So, basically that was an trial and error method we try to stand on the contour we try to
follow the contour and we keep recording it. The direct method we also saw the
disadvantages of that it is very difficult, time consuming, based on trial and error. So, can
we do something different? So, the next method or the next category of the methods is
indirect method. So, what we will do? We have already seen the concept of indirect
method where we measure several points the X Y Z of several points in the terrain. And
then by interpolation we locate where the contours are what we will do today: We will
see in some specific methods in that line. The very first indirect method that we are
going to talk about is grid method. In the case of the grid method, what we do there in
the ground? We try to establish a grid well. It depends upon how accurate we want our
contours to be and the size of the grid will depend upon that.
(Refer Slide Time: 02:59)
The grid means, there on the ground, we establish a grid like this and we measure the
RLs of all these points. Now, grid means all these points are along certain directions. So,
that it is easy to establish them urgently or the planimetric control is easy. However, the
same time you may be observing that the grid spacing is not uniform. It can be uniform
or it cannot be uniform also. Well, the method is whatever the method we choose of
planimetric survey. First of all we have to establish that grid may be by simple chains or
by some sophistication you know using the theodolites. What we can do? We can use 2
theodolites one kept here, one kept here and in our grid design which we have already
designed I can have the angle of intersections for all the points. For example, here this
theta and this theta, so using theta 1 and theta 2 for all the points I can locate those points
there in the ground.
So, while 2 theodolites are working someone is moving with the ranging rod till his
bisected by both of them that is a point. So, we locate at that point is a RL. So, what we
are observing here? We are basically observing X Y Z X Y is really not required here if
the grid is uniform. Even if the grid is non-uniform if we know about the idea of the grid
measuring X, Y is not required, because we know it already. However, we keep
measuring Z using the same principle what we have done starting from the benchmark
keeping a staff there. And keeping the level it may be the dumpy level it is levelled. So,
wherever we are rotating it, it will make a horizontal line of sight. So, we keep putting
our staff in all these points and measure the RL’s what we are achieving? By doing this
we are achieving the X Y Z of all these points.

- [What is needed]: Please output the excerpt on the grid method of contouring above in full, word for word.

- [Items listed in a dataset]:
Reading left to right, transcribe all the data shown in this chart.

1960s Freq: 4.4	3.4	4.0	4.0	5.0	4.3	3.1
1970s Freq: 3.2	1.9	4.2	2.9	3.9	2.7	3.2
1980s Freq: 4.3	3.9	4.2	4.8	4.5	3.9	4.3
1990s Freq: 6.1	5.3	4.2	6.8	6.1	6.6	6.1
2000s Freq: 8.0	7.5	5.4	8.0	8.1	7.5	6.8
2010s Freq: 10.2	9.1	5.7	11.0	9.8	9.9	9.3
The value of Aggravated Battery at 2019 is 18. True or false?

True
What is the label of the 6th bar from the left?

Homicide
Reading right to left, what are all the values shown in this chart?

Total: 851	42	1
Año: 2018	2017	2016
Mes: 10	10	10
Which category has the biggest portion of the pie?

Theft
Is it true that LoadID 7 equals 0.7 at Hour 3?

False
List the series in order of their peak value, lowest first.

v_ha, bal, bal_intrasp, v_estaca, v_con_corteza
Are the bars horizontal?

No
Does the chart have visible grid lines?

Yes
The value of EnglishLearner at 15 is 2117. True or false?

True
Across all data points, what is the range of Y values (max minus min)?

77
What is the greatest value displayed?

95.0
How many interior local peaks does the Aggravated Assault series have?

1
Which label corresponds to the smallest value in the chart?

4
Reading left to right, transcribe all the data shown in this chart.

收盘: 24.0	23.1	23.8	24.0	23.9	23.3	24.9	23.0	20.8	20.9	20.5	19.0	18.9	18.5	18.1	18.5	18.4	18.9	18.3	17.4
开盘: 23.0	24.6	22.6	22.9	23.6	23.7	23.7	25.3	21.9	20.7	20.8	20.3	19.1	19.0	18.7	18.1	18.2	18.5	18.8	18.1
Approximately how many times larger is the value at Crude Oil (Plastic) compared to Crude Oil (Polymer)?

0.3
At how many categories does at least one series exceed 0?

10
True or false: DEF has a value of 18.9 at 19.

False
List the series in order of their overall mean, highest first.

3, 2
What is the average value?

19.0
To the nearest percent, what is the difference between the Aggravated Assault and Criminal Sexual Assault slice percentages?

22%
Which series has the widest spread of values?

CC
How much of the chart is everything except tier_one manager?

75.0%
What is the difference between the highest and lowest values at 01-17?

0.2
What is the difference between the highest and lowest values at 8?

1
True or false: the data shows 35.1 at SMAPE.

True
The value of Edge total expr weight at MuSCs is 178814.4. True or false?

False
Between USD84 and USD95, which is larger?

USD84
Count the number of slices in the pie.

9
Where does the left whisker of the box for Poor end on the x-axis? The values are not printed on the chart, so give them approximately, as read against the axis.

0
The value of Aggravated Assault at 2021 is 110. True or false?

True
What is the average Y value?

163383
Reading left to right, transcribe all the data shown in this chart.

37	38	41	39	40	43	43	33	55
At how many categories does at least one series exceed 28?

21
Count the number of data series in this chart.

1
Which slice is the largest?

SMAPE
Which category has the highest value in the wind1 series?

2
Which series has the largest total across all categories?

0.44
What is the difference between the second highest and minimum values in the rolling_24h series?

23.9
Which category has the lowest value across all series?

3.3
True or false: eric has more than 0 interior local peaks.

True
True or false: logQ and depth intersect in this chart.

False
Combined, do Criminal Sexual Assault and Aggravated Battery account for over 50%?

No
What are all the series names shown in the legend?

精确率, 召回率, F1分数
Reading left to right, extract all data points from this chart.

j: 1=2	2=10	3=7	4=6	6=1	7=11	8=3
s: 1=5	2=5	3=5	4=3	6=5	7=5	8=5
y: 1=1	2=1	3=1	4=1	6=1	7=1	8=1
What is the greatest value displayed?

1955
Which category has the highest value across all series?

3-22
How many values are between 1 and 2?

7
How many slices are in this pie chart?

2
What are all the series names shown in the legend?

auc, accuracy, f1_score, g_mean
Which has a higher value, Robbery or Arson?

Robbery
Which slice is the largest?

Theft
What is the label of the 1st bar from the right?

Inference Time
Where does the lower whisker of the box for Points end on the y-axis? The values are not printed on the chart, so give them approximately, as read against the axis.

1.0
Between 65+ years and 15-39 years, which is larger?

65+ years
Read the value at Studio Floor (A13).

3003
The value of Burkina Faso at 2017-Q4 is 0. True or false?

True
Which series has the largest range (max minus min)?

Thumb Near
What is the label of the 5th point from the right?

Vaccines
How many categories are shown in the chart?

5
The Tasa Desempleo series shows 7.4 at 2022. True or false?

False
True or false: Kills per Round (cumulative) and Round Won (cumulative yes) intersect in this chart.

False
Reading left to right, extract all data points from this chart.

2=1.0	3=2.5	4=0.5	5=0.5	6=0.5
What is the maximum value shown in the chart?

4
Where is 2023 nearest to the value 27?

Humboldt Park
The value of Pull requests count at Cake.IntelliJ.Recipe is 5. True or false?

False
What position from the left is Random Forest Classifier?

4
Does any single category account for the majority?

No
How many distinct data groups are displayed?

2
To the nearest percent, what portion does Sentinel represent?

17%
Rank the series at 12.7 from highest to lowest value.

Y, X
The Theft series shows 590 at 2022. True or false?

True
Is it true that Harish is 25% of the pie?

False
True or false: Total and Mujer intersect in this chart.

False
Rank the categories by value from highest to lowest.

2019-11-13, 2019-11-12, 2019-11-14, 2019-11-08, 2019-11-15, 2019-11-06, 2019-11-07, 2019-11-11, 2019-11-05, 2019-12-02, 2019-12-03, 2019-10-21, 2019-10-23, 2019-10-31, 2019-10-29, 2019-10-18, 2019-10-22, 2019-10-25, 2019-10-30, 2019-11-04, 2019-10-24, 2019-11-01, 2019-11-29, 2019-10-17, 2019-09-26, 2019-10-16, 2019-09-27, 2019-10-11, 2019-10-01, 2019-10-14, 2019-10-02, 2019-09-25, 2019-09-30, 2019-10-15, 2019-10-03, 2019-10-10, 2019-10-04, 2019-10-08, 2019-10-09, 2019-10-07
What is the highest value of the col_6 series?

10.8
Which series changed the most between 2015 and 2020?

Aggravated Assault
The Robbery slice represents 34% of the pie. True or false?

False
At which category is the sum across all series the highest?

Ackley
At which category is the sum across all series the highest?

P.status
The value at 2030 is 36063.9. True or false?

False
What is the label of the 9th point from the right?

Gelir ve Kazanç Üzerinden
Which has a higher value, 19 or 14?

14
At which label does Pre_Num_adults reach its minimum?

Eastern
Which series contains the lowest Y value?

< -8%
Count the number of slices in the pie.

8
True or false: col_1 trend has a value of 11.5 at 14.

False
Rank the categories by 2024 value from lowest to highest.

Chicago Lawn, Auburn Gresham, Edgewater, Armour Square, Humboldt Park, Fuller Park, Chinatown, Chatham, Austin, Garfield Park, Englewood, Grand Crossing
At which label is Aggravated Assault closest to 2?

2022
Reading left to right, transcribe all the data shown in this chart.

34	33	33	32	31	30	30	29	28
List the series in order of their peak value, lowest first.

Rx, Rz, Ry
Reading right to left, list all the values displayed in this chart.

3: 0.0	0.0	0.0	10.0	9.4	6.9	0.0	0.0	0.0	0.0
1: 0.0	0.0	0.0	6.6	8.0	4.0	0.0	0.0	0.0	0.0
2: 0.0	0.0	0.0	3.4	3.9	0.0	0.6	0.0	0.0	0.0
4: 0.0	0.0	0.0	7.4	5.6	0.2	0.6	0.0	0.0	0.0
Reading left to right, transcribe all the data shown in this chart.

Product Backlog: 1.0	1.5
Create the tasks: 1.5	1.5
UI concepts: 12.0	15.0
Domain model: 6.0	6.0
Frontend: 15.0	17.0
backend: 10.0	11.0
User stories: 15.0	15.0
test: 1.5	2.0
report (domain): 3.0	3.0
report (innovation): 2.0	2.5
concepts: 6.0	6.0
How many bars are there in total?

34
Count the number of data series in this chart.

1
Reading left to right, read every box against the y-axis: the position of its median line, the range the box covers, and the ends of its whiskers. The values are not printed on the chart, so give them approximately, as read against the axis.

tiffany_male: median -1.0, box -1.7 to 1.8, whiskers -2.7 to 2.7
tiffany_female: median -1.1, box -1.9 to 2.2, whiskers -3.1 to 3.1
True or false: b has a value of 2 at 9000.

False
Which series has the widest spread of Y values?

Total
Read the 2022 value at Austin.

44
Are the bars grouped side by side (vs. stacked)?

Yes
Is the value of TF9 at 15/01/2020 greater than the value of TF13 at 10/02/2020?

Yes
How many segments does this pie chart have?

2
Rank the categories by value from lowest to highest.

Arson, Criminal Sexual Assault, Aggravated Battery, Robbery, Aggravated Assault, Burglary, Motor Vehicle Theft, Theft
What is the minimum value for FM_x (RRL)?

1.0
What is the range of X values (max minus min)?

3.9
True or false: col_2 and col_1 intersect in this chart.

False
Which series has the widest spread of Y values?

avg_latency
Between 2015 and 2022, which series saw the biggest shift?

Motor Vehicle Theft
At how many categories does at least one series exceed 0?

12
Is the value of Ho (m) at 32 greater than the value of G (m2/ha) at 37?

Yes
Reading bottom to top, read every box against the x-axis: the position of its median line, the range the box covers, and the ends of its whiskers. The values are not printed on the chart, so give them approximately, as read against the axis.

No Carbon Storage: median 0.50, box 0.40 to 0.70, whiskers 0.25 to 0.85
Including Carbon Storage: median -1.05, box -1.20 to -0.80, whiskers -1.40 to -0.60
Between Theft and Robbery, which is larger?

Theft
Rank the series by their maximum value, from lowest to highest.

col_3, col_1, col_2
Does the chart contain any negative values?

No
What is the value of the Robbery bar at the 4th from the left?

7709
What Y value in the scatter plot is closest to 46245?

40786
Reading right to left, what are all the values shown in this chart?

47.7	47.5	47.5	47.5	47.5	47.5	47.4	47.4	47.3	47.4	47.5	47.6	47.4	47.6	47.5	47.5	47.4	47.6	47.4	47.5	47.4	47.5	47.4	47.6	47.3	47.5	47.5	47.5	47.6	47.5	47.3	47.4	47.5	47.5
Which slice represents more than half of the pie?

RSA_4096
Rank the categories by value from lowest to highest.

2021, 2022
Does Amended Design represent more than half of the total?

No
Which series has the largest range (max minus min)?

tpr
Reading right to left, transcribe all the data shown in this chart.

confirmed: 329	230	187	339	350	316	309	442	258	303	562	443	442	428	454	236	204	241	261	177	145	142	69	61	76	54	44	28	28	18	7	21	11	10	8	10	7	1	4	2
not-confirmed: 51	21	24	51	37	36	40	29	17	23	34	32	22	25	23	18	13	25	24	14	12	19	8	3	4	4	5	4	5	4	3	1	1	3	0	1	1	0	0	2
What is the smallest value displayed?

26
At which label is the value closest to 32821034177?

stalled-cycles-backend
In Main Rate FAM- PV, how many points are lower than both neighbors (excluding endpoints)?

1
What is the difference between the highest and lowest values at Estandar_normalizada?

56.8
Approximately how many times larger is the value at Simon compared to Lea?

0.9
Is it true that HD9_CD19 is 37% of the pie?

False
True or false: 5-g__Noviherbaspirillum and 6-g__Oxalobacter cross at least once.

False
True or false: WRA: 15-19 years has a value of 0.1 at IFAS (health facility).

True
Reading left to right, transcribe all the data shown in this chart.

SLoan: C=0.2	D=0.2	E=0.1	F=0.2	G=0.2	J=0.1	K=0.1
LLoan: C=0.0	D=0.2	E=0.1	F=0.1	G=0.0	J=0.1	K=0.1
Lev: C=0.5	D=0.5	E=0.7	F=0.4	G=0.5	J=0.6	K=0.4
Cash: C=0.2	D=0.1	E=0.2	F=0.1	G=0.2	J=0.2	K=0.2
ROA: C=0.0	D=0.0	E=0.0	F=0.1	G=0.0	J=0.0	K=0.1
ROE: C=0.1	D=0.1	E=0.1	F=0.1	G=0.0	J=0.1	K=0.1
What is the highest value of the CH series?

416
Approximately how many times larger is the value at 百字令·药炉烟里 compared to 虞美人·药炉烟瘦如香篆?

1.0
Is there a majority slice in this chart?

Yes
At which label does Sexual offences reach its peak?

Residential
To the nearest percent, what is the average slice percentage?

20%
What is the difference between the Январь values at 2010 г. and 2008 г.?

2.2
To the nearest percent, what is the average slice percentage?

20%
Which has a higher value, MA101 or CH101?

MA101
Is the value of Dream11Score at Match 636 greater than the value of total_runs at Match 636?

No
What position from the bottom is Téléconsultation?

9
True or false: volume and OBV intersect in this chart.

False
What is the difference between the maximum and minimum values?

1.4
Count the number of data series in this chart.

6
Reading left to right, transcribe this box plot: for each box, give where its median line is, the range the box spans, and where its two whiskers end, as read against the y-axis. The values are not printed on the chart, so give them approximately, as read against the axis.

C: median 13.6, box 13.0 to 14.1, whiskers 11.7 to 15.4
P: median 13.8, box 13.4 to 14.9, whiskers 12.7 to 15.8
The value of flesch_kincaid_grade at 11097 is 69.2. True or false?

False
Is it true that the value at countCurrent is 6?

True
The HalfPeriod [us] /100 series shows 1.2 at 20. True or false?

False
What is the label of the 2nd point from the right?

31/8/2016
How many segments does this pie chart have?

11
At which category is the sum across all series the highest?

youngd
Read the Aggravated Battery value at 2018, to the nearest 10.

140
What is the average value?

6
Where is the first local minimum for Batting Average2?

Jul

- [Solution for this task]:
So, basically that was an trial and error method we try to stand on the contour we try to
follow the contour and we keep recording it. The direct method we also saw the
disadvantages of that it is very difficult, time consuming, based on trial and error. So, can
we do something different? So, the next method or the next category of the methods is
indirect method. So, what we will do? We have already seen the concept of indirect
method where we measure several points the X Y Z of several points in the terrain. And
then by interpolation we locate where the contours are what we will do today: We will
see in some specific methods in that line. The very first indirect method that we are
going to talk about is grid method. In the case of the grid method, what we do there in
the ground? We try to establish a grid well. It depends upon how accurate we want our
contours to be and the size of the grid will depend upon that.
(Refer Slide Time: 02:59)
The grid means, there on the ground, we establish a grid like this and we measure the
RLs of all these points. Now, grid means all these points are along certain directions. So,
that it is easy to establish them urgently or the planimetric control is easy. However, the
same time you may be observing that the grid spacing is not uniform. It can be uniform
or it cannot be uniform also. Well, the method is whatever the method we choose of
planimetric survey. First of all we have to establish that grid may be by simple chains or
by some sophistication you know using the theodolites. What we can do? We can use 2
theodolites one kept here, one kept here and in our grid design which we have already
designed I can have the angle of intersections for all the points. For example, here this
theta and this theta, so using theta 1 and theta 2 for all the points I can locate those points
there in the ground.
So, while 2 theodolites are working someone is moving with the ranging rod till his
bisected by both of them that is a point. So, we locate at that point is a RL. So, what we
are observing here? We are basically observing X Y Z X Y is really not required here if
the grid is uniform. Even if the grid is non-uniform if we know about the idea of the grid
measuring X, Y is not required, because we know it already. However, we keep
measuring Z using the same principle what we have done starting from the benchmark
keeping a staff there. And keeping the level it may be the dumpy level it is levelled. So,
wherever we are rotating it, it will make a horizontal line of sight. So, we keep putting
our staff in all these points and measure the RL’s what we are achieving? By doing this
we are achieving the X Y Z of all these points.